Padova, 6 aprile 2013 - "Un giovinotto piccolo, elegantemente vestito, piuttosto brutto di viso, ma di aspetto e di modi distinti". Non poteva saperlo Adriano Cecioni, scultore, pittore e critico d'arte fiorentino, che quel  'giovinotto piccolo' di appena 18 anni, che cantava mentre dipingeva "en plein air", avrebbe presto conquistato Parigi diventando uno dei protagonisti della pittura moderna. Non poteva saperlo, ma il suo occhio attento  seguiva con cura i progressi di quel ragazzo pugliese incontrato a Napoli, perché gli effetti cromatici e la tenua luce dei suoi dipinti ne facevano un unicum nel panorama giovanile della metà dell'Ottocento. E di questo secolo Giuseppe De Nittis diventerà un interprete emblematico e consapevole, quasi un fotografo che scatta istantanee con il pennello, facendo  della mondanità l'Olimpo dell'era moderna. A lui è dedicata la mostra di Palazzo Zabarella a Padova, promossa dalla Fondazione Bano e dalla Fondazione Antonveneta e aperta fino al 26 maggio.

I 120 capolavori esposti ne fanno la rassegna più importante mai realizzata in Italia, nell'evidente intento di riscoprire la grandezza di un artista non integrato nei cliché dell'epoca e per questo prima dimenticato, poi tenuto ai margini e ancora  solo in parte valorizzato sul piano internazionale. Emanuela Angiuli e Fernando Mazzocca hanno raccolto le opere in alcuni dei più prestigiosi musei e collezioni pubbliche italiane e francesi accompagnandoci in un cammino che passa attraverso l'affascinante mondo dello charme e dell'eleganza  raffigurato spesso attraverso raffinate tecniche pittoriche, come quella del pastello. Così è rimasta immortale  quella signora con il pon-pon rosa sul cappello, graziosamente arrampicata su una sedia e scortata dal monsieur in cilindro, baffi e bastone che si gode lo spettacolo "Alle corse d'Auteil". E ci affascina la vita sull'"Avenue du Bois de Boulogne", con i suoi personaggi simili alle statuine di un presepe, mentre a Hyde Park due giovani sussurrano (che cosa?) in una "Flirtation" d'altri tempi. Parigi e Londra sono le due città che incoronano De Nittis, le due società di cui carpisce l'atmosfera per restituircela oggi intatta nelle sue stagioni, nelle sue mode e abitudini.

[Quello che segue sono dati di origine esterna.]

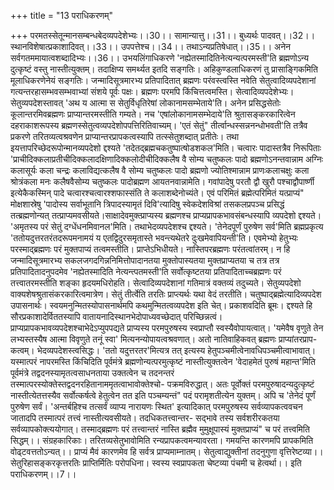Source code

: +++
title = "13 पराधिकरणम्"

+++
परमतस्सेतून्मानसम्बन्धबेदव्यपदेशेभ्यः।।30।। सामान्यात्तु।।31।। बुध्यर्थः पादवत्।।32।। स्थानविशेषात्प्रकाशादिवत्।।33।। उपपत्तेश्च।।34।। तथाऽन्यप्रतिषेधात्।।35।। अनेन सर्वगतममायात्वशब्दादिभ्यः।।36।। उभयलिंगाधिकरणे 'नह्येतस्मादितिनेत्यन्यत्परमस्ती'ति ब्रह्मणोऽन्य दुत्कृष्टं वस्तु नास्तीत्युक्तम्। तदाक्षिप्य समर्थ्यत इतदि सङ्गतिः। अहिकुण्डलाधिकरणं तु प्रासाङ्गिकमिति मूलाधिकरणेनेयं सङ्गतिः। जन्मादिसूत्रमारभ्य प्रतिपादितात् ब्रह्मणः परंवस्त्वस्ति नवेति सेतुत्वादिव्यपदेशानां गत्यन्तरहासम्भवसम्भवाभ्यां संशये पूर्वः पक्षः। ब्रह्मणः परमपि किंचित्तत्वमस्ति। सेत्वादिव्यपदेशेभ्यः। सेतुव्यपदेशस्तावत् 'अथ य आत्मा स सेतुर्विधृतिरेषां लोकानामसम्भेताये'ति। अनेन प्रसिद्धसेतोः कूलान्तरमिवब्रह्मणः प्राप्यान्तरमस्तीति गम्यते। नच 'एषांलोकानामसम्भेदाये'ति श्रुतासङ्करकारित्वेन दहराकाशरूपस्य ब्रह्मणस्सेतुत्वव्यपदेशोपपत्तिरितिवाच्यम्। 'एतं सेतुं" तीर्त्वान्धस्सन्ननन्धोभवती'ति तत्रैव प्रकरणे तरितव्यत्वश्रवणेन प्राप्यान्तरप्रापकत्वस्यापि तत्स्सेतुशब्दात् प्रतीतेः। तथा इयत्तापरिच्छेदरूपोन्मानव्यपदेशो द्दश्यते 'तदेतद्ब्रह्मचकतुष्पात्षोडशकल'मिति। चत्वारः पादास्तत्रैव निरूपिताः 'प्राचीदिक्कलाप्रतीचीदिक्कलादक्षिणादिक्कलोदीचीदिक्कलैष वै सोम्य चतुष्कलः पादो ब्रह्मणोऽनन्तवान्नाम अग्निः कलासूर्यः कला चन्द्रः कलाविद्यत्कलैष वै सोम्य चतुष्कलः पादो ब्रह्मणो ज्योतिश्मान्नाम प्राणःकलाचक्षुः कला श्रोत्रंकला मनः कलैषवैसोम्य चतुष्कलः पादोब्रह्मण आयतनवान्नामेति। गवांपादेषु परतौ द्वौ खुरौ पश्चाद्वौपार्ष्णी इत्येकैकस्मिन् पादे चत्वारश्चत्वारश्शफास्संति ते कलाशब्देनोच्यंते। एवं परिमितं ब्रह्मेत्परिमितं यत्प्राप्यं" मोक्षशास्रेषु 'पादोस्य सर्वाभूतानि त्रिपादस्यामृतं दिवि'त्यादिषु स्वेकदेशविश्रां तसकलप्रपञ्च प्रसिद्धं तत्ब्रह्मणोन्यत् तत्प्राप्यमवसीयते।साक्षादेवमुक्त्प्राप्यस्य ब्रह्मणश्च प्राप्यप्रापकभावसंबन्धस्यापि व्यपदेशो द्दश्यते। 'अमृतस्य परं सेतुं दग्धेंधनमिवानल'मिति। तथाभेदव्यपदेशश्च द्दश्यते। 'तेनेदपूर्णं पुरुषेण सर्व'मिति ब्रह्मप्रकृत्य 'ततोयदुत्तरतरंतदरूपमनामयं य एतद्विदुरसमृतास्ते भवन्त्यथेतरे दुःखमेवापियन्ती'ति। एवमेभ्यो हेतुभ्यः परस्माद्ब्रह्मणः परं मुक्तपाप्यं तत्वमस्तीति। प्राप्तेऽभिधीयते। नास्तिपरब्रह्मणः परंतत्वांतरम्। न हि जन्मादिसूत्रमारभ्य सकलजगदगिन्ननिमित्तोपादानतया मुक्तोपास्यतया मुक्तप्राप्यतया च तत्र तत्र प्रतिपादितादनुपदमेव 'नह्येतस्मादिति नेत्यन्त्पतमस्ती'ति सर्वोत्कृष्टतया प्रतिपादिताच्चब्रह्मणः परं तत्त्वातरमस्तीति शङ्का हृदयमधिरोहति। सेत्वादिव्यपदेशानां गतिमात्रं वक्तव्यं तदुच्यते। सेतुव्यपदेशो वाक्यशेषश्रुतासंकरकारित्वमात्रेण। सेतुं तीर्त्वेति तरतिः प्राप्त्यर्थः यथा वेदं तरतीति। चतुष्पाद्ब्रह्मेत्यादिव्यपदेश उपासनार्थः। स्वयमनुन्मितस्योपासनार्थमपि कथमुन्मितत्वव्यपदेश इति चेत्। प्रकाशवदिति ब्रूमः। द्दश्यते हि सौरप्रकाशादेर्विततस्यापि वातायनादिस्थानभेदोपाध्यवच्छेदात् परिच्छिन्नत्वं। प्राप्यप्रापकभावव्यपदेशश्चाभेदेऽप्युपपद्यते प्राप्यस्य परमपुरुषस्य स्वप्राप्तौ स्वस्यैवोपायत्वात्। 'यमेवैष वृणुते तेन लभ्यस्तस्यैष आत्मा विवृणुते तनूं स्वा' मित्यनन्योपायत्वश्रवणात्। अतो नातिवाहिकवत् ब्रह्मणः प्राप्यांतरप्राप- कत्वम्। भेदव्यपदेशस्त्वसिद्धः। 'ततो यदुत्तरतर'मित्यत्र तत् इत्यस्य हेतुपञ्चमीत्वेनावधिपञ्चमीत्वाभावात्। यस्मात्परं नापरमस्ति किंचिदिति पूर्वमंत्रे ब्रह्मणोन्यत्परमुत्कृष्टं नास्तीत्युक्तत्वेन 'वेदाहमेतं पुरुषं महान्त'मिति पूर्वमंत्रे तद्वदनस्यामृतत्वसाधनताया उक्तत्वेन च तदनन्तरं तस्मात्परस्योक्तेस्तद्वदनरहितानाममृतत्वाभावोक्तेश्चो- पक्रमविरुद्धात्। अतः पूर्वोक्तं परमपुरुषादन्यदुत्कृष्टं नास्तीत्येतत्तस्यैव सर्वोत्कर्षत्वे हेतुत्वेन तत इति पञ्चम्यन्तं" पदं परामृशतीत्येन युक्तम्। अपि च 'तेनेदं पूर्णं पुरुषेण सर्वं। 'अन्तर्बहिश्च तत्सर्वं व्याप्य नारायणः स्थित' इत्यादिकात् परमपुरुषस्य सर्वव्यापकत्ववचन जातादपि तस्मात्परं तत्त्वं नास्तीत्यवसीयते। तदधिकतत्त्वान्तर- सद्भावे तस्य सर्वशरीरकतया सर्वव्यापकोक्त्ययोगात्। तस्माद्ब्रह्मणः परं तत्त्वान्तरं नास्ति ब्रह्मैव मुमुक्षूपास्यं मुक्तप्राप्यं" च परं तत्त्वमिति सिद्धम्।। संग्रहकारिकाः। तरितव्यसेतुभावोमिति रन्यप्रापकत्वमन्यावरता। गमयन्ति कारणमपि प्रापकमिति वोढ्टवत्ततोऽन्यत्।। प्राप्यं मैवं कारणमेव हि सर्वत्र प्राप्यमाम्नातम्। सेतुत्वाद्युक्तीनां तदनुगुणा वृत्तिरेष्टव्या।। सेतुरिहासङ्करकृत्तरतिः प्राप्तिर्मितिः परोपधिना। स्वस्य स्वप्रापकता चेष्टव्या पंचमी च हेत्वर्था।। इति पराधिकरणम्।।7।।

Piccolo, grande Giuseppe, anzi, Peppino, come lo chiamavano gli amici. Lui, il signore delle "dame", lui, italiano, ma anche parigino perché la Francia l'aveva sposata come Leontine Lucille Gruvelle, per tutti Titine. Lui sempre cordiale, mai aggressivo, sempre pronto a cucinare grandi piattate di maccheroni per tutti coloro che frequentavano la bella villa di Rue Viete a Parigi dove si incontravano, tra gli altri, Manet, Degas, Oscar Wilde, Zola, Dumas figlio. Eppure la vita non gli aveva risparmiato niente: la mamma muore quando aveva appena 3 anni; il padre, proprietario terriero, si suicida quando ne ha 10; il fratello maggiore Vincenzo, anche lui morto suicida in anni posteriori, cercherà in tutti i modi di bloccargli la strada dell'arte. Ma niente traspare dalle sue opere, che non sembrano mai toccate da tensioni o turbamenti, in una visione serena dell' esistenza, quasi ideale. "Amo la vita, amo la pittura. Amo tutto ciò che ho dipinto": dichiarava entusiasta. Solo un velo di tristezza compare in alcune delle ultime opere. Il suo autoritratto e il ritratto della moglie in "Giornata d'inverno", insieme a "La colazione in giardino" lasciano intravedere a noi posteri, ormai consapevoli, un presentimento nefasto. De Nittis morirà infatti improvvisamente nel 1884 a soli 38 anni lasciando quel sogno che era stato la sua vita, lasciando rimpianti e celebrità, ma anche duecentomila franchi di debiti.

La mostra di Padova è una passeggiata dentro la vivacità di questo sogno attraverso opere qualche volta ignote anche alla critica. Dal periodo napoletano, in cui l'artista si immedesima nella natura, al ciclo delle vedute londinesi, da molto tempo assenti dall'Italia, passando per la vita frenetica parigina. Tutto questo era De Nittis. E oggi forse lo è ancora di più.